### PROBLEM STATEMENT
Return, without alteration, the data lines starting at the line that contains "Between 2020 and 2018, which is larger?" and ending at the line that contains "Is it true that", both lines included. Leave the pictures out of your answer.

### SOURCE RECORDS

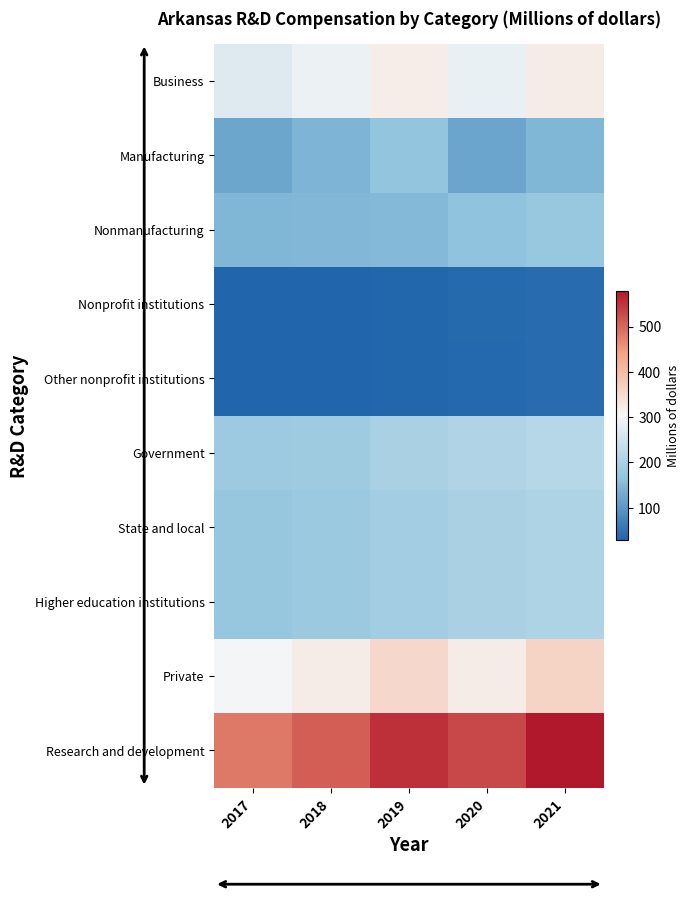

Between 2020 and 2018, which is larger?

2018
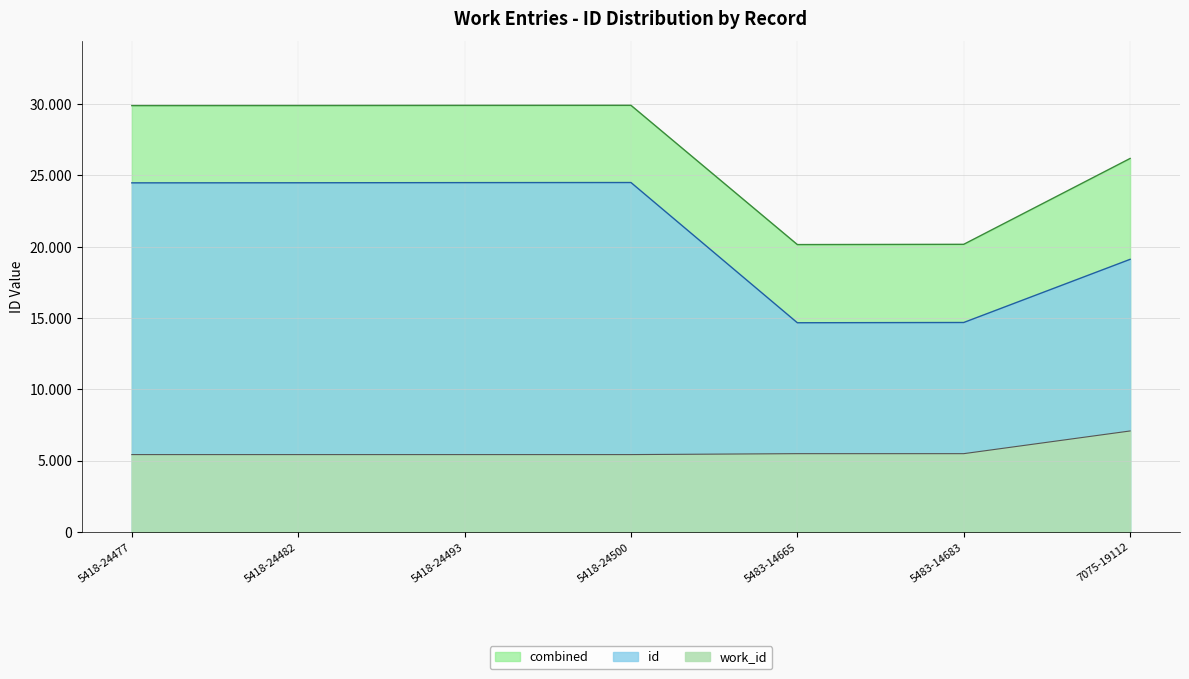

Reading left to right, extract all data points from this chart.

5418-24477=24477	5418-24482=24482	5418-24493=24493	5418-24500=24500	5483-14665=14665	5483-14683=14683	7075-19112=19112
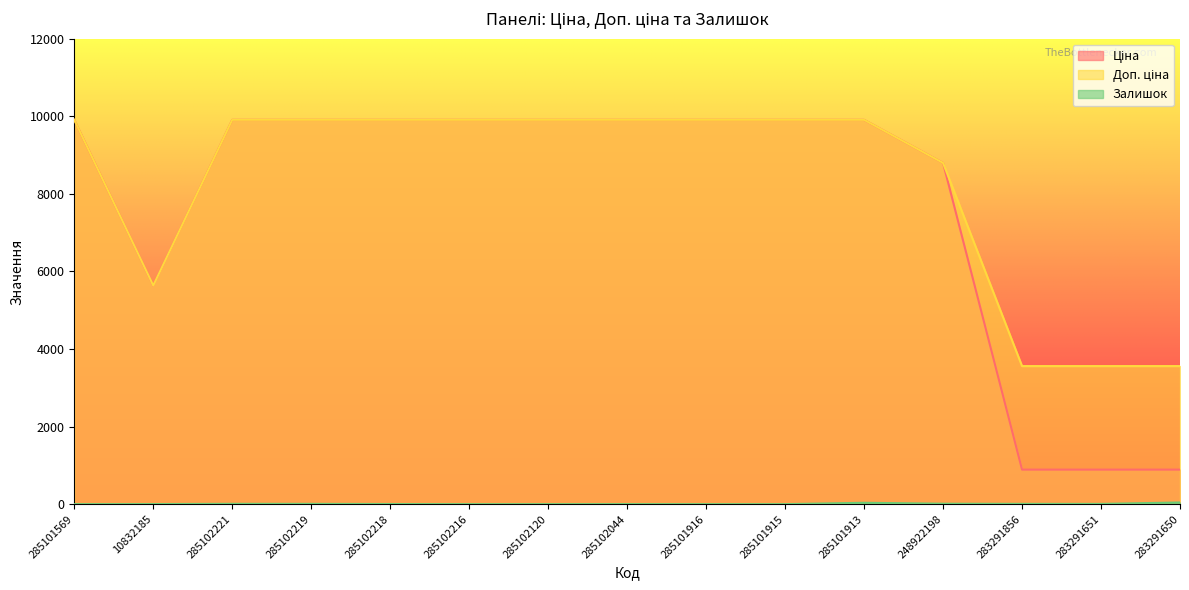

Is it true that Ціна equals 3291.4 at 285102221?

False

######
### SOURCE RECORDS

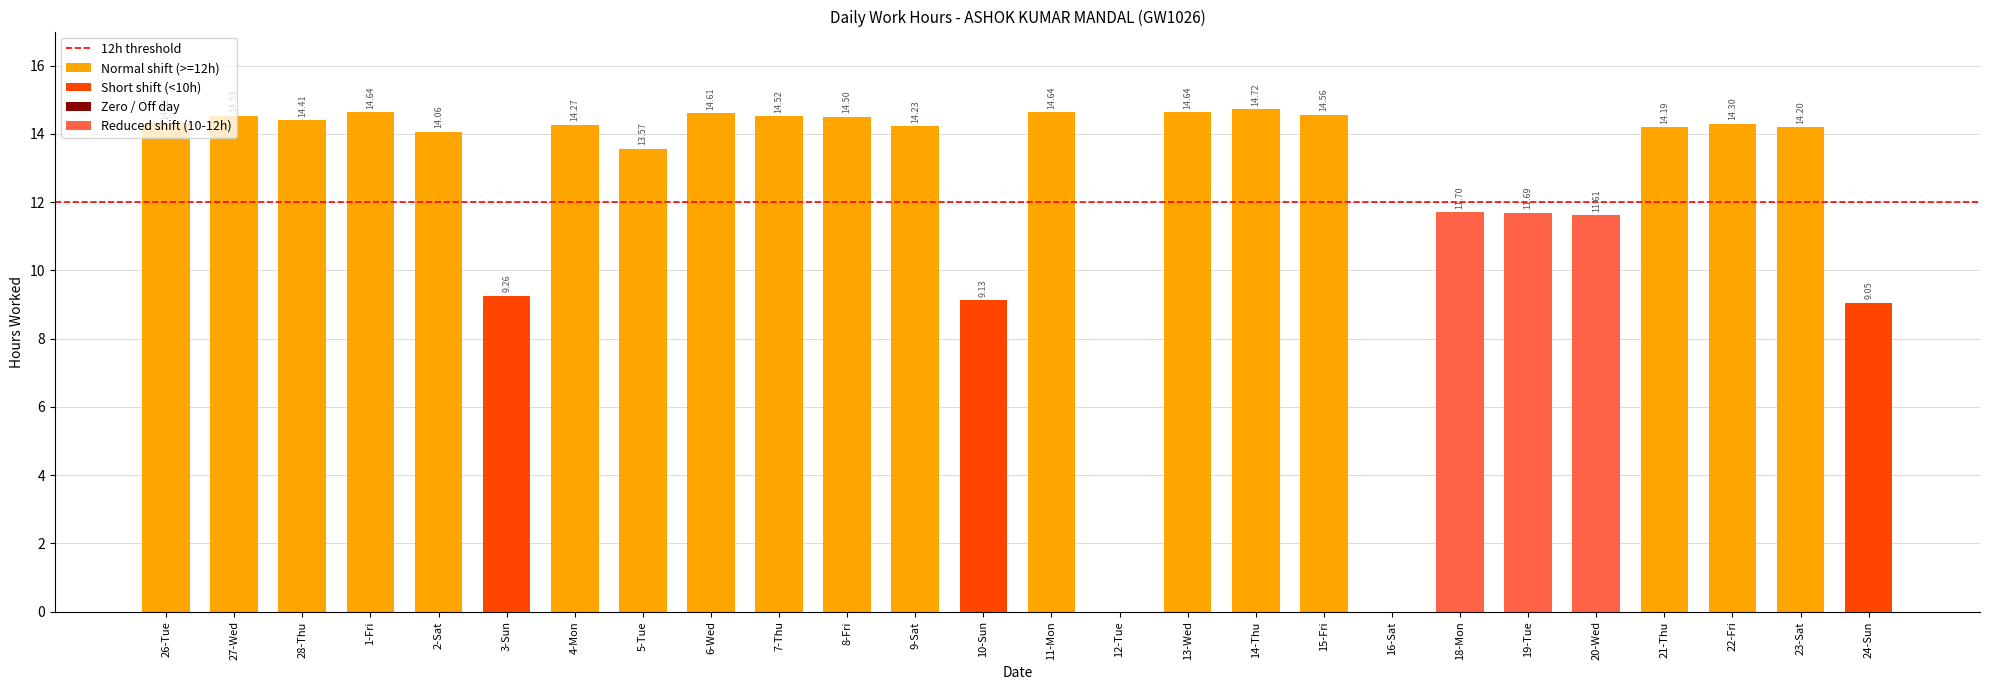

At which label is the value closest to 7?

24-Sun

######
### SOURCE RECORDS

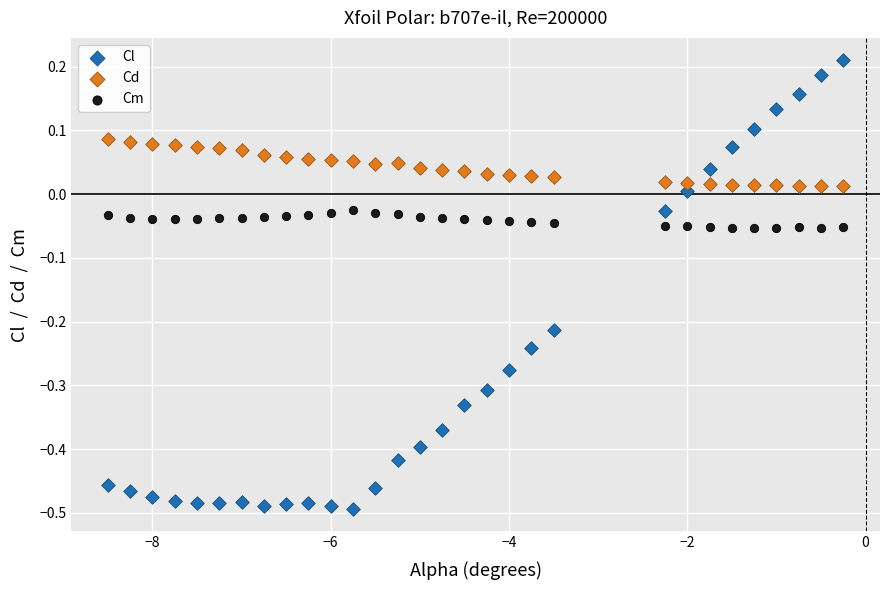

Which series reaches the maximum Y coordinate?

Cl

######

### REPLY TO THE TASK
Between 2020 and 2018, which is larger?

2018

Reading left to right, extract all data points from this chart.

5418-24477=24477	5418-24482=24482	5418-24493=24493	5418-24500=24500	5483-14665=14665	5483-14683=14683	7075-19112=19112

Is it true that Ціна equals 3291.4 at 285102221?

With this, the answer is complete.